Machine learning is a world filled with an assortment of truly wonderful tricks - appearing as mathematical simplifications, cute insights and clever approximations - that make modern data analysis, algorithms and computation easier and more useable. As machine learning becomes more widespread, these tricks will continue to find their way into all aspects of our work. These tricks come to use from all fields of statistical science, whether from statistical physics, probability theory, numerical analysis or random matrix theory, to list just a few, and points to the rich connections between machine learning and all other computational sciences.
This series is an attempt at collecting these tricks, describing them and their more formal names, pointing out why they were sought out, and how they are used in machine learning today. I'll update the links and summaries on this page as I go along.
A Smorgasbord of Tricks
[This first set of tricks was written between July-December 2015]
- Replica trick.
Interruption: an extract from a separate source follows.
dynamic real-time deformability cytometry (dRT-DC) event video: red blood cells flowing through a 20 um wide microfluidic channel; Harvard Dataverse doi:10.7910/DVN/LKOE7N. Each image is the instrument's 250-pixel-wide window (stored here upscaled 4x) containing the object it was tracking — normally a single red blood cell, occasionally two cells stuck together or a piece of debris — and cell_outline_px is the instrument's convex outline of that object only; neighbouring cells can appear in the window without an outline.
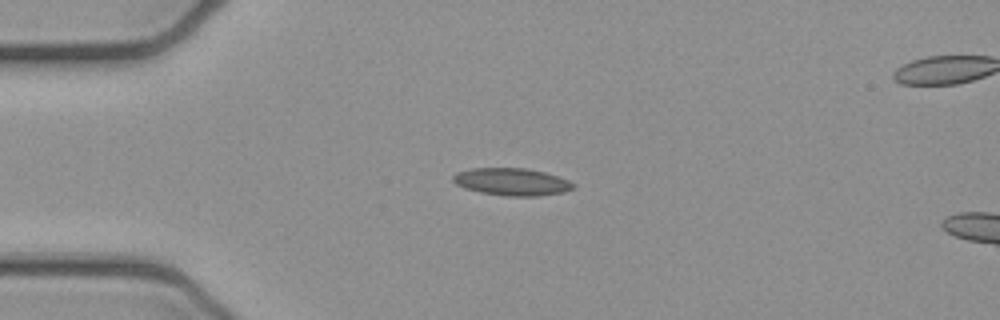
{"species": "common noctule bat (a hibernating species)", "species_latin": "Nyctalus noctula", "temperature_condition": "cold", "stored_images_in_passage": 5, "camera_frame_rate_fps": 3000, "um_per_image_px": 0.085, "animal": {"sex": "female", "body_mass_g": 21.9}, "frame": {"image": 1, "passage_image": 4, "time_ms": 1.0, "image_size_px": [1000, 320], "cell_outline_px": [[576, 184], [572, 188], [564, 192], [536, 196], [504, 196], [480, 192], [464, 188], [456, 184], [452, 180], [452, 176], [456, 172], [472, 168], [528, 168], [544, 172], [568, 180]], "centroid_in_image_um": [43.47, 15.45], "position_along_channel_um": 41.5, "area_um2": 19.19}}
A useful trick for the computation of log-normalising constants. With this trick we can provide theoretical insights into many of the models we find today, and predictions for the outcomes that we should see in experiments.
- Gaussian Integral trick. A instance of a class of variable augmentation strategies that allows us to introduce auxiliary variables that allows for easier inference. This particular trick allows quadratic functions of discrete variables to be represented using a continuous underlying representation for which Monte Carlo analysis is easier.
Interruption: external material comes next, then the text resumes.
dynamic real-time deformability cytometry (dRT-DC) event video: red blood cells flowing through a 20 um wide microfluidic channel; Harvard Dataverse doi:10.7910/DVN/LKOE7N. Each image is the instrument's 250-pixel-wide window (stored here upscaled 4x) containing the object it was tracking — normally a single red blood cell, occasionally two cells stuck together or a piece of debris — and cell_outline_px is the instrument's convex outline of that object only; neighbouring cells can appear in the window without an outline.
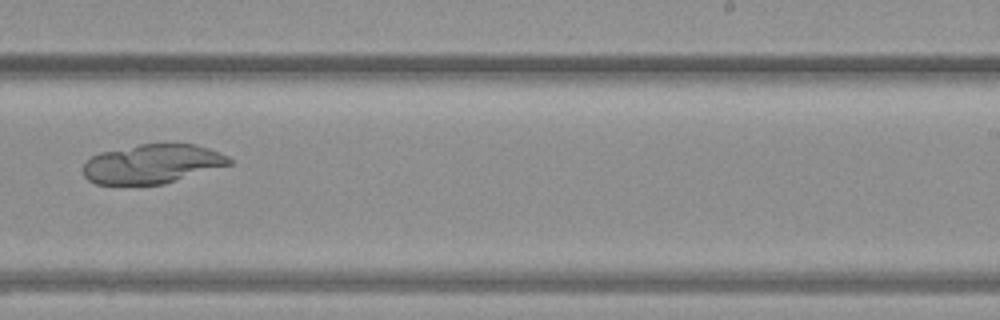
{"species": "common noctule bat (a hibernating species)", "species_latin": "Nyctalus noctula", "temperature_condition": "warm", "stored_images_in_passage": 38, "camera_frame_rate_fps": 3000, "um_per_image_px": 0.085, "animal": {"sex": "female", "body_mass_g": 19.3, "forearm_length_mm": 54.1}, "frame": {"image": 1, "passage_image": 24, "time_ms": 7.667, "image_size_px": [1000, 320], "cell_outline_px": [[232, 164], [164, 184], [96, 184], [88, 180], [84, 176], [84, 164], [92, 156], [100, 152], [140, 144], [196, 144], [208, 148], [228, 156], [232, 160]], "centroid_in_image_um": [12.95, 13.93], "position_along_channel_um": 276.1, "area_um2": 33.18}}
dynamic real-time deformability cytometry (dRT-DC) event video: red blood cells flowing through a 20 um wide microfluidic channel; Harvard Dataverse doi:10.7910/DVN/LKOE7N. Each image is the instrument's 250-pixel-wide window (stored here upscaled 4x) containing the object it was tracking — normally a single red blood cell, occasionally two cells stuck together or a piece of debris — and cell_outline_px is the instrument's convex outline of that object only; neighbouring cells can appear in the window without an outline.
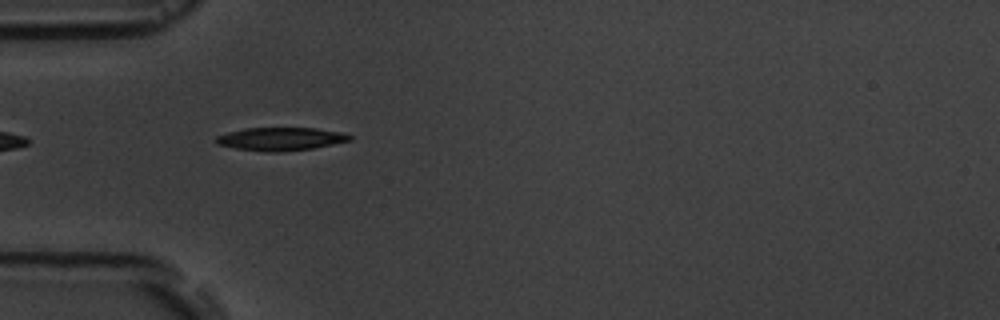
{"species": "common noctule bat (a hibernating species)", "species_latin": "Nyctalus noctula", "temperature_condition": "room temperature", "stored_images_in_passage": 8, "camera_frame_rate_fps": 3000, "um_per_image_px": 0.085, "animal": {"sex": "male", "body_mass_g": 19.5, "forearm_length_mm": 54.6}, "frame": {"image": 1, "passage_image": 6, "time_ms": 5.667, "image_size_px": [1000, 320], "cell_outline_px": [[352, 140], [312, 148], [280, 152], [268, 152], [236, 148], [216, 144], [212, 140], [216, 136], [228, 132], [244, 128], [316, 128], [344, 132], [352, 136]], "centroid_in_image_um": [23.84, 11.8], "position_along_channel_um": 61.2, "area_um2": 18.09}}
- Hutchinson's trick. Hutchinson's estimator allows us to compute a stochastic, unbiased estimator of the trace of a matrix. It forms one instance of a diverse set of randomised algorithms for matrix algebra that we can use to scale up our machine learning systems.
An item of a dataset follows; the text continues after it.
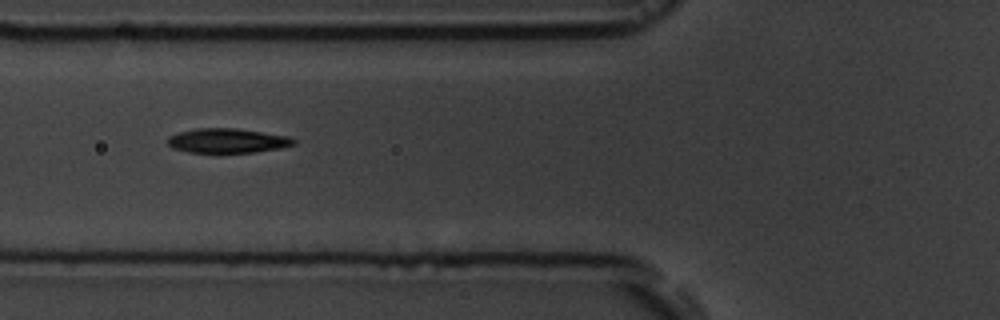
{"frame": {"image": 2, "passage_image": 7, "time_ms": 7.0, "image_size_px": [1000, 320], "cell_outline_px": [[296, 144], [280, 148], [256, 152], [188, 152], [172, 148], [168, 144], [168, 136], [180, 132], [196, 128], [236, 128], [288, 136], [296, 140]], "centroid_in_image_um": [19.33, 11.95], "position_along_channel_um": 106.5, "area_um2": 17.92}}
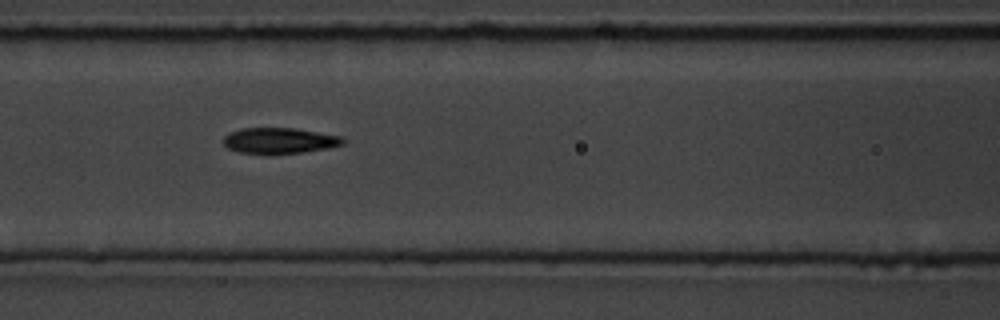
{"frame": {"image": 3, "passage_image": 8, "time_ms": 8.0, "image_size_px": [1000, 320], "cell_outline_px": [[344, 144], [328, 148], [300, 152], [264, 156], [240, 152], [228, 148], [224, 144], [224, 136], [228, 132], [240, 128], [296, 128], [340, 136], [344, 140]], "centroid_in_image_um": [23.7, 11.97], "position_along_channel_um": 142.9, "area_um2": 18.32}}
- Reparameterisation tricks. We can often reparameterise random variables in our problems using a mechanism by which they are generated. This is especially useful in deriving unbiased gradient estimators that are used for stochastic optimisation problems that appear throughout machine learning.
- Log derivative trick. An ability to flexibly manipulate probabilities is essential in machine learning. We can do this using the score function that then allows us to develop alternative gradient estimators for the stochastic optimisation problems that we encountered using reparameterisation methods.
- Tricks with sticks. The analogy of breaking a stick is a powerful tool that helps us to reason about how probability can be assigned to a set of discrete categories. Using this tool, we shall develop new sampling methods, loss functions for optimisation, and ways to specify highly-flexible models.
[This second set of tricks was written from January 2018 onwards]
- Density ratio trick. Ratios of probability densities are widespread in machine learning. Using this trick we can use the familiar tool of probabilistic classification to more easily estimate density ratios and use them for learning and comparison.
Other tricks of interest for future:
- Kernel tricks, identity trick, Gumbel-max trick, log-sum-exp trick.
- And a many others to come.
This is a wonderful series! Thanks for preparing those tutorials. I read (4) reparameterization trick and (5) log derivative trick, and find them to be extremely helpful and illuminating. I look forward to more tricks in your list: Gumbel-max trick and log-sum-exp trick, in particular.